The discussion also explored the need for more personal stories in China-Africa exchanges. Cheru said much of the available writing on Africa-China relations is dominated by academic papers, investment figures, infrastructure projects and official statistics.

While such material is important, she said it often fails to capture the human relationships that make international cooperation meaningful.

“We need more books like this to connect us as people, not at international level, not at government level, but as human beings,” she said.

Qi Lin said China-Africa relations are not built only through macro-level projects, history and diplomacy, but also through individuals.

He said ordinary Chinese and African people, meeting, working, misunderstanding each other, learning from each other and forming friendships, are also shaping the relationship.

Cheru said there is also need for more translation and co-writing between Chinese and African writers. She said some Chinese authors may already be writing compelling stories about Africa, but if they remain in Chinese, many African readers never encounter them.

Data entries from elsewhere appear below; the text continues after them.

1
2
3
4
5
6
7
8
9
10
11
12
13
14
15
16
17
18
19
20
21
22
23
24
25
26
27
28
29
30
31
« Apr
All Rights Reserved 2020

She suggested that collaboration between Chinese and African writers could help produce books that speak meaningfully to both audiences.

The conversation also touched on Zimbabwe as a possible destination for future exploration. Cheru recommended the northern parts of the country, including areas linked to dinosaur footprints, fossilised forests and the Doma people, while also arguing that foreign writers should consider stories beyond rural and wildlife narratives.

She said Africa also needs stories about its cities, entrepreneurs, technology, tourism, millionaires and modern complexity.

Qi Lin said Africa is changing rapidly. He first went to Kenya in 2011 and has seen the country transform through construction, trade, industrial development and now emerging high-tech connections. He noted that even remote areas were not as disconnected as outsiders may imagine, pointing to Kenya’s long-standing mobile money culture and the availability of cellphone signal during parts of his desert journey.

Looking ahead, Qi Lin said he wants to return to Turkana, possibly with a robot, describing artificial intelligence as “a baby of mankind” that could be taken to the birthplace of humanity.

Cheru, who is also working on a book about China-Africa relations, said her project examines difficult case studies of tensions between Chinese and Africans, how such problems emerge and what solutions may be possible.

The discussion ended on a shared note: that China-Africa understanding cannot be built by governments alone. It must also be shaped by travellers, writers, workers, entrepreneurs, guides, translators and ordinary people willing to see one another beyond stereotypes.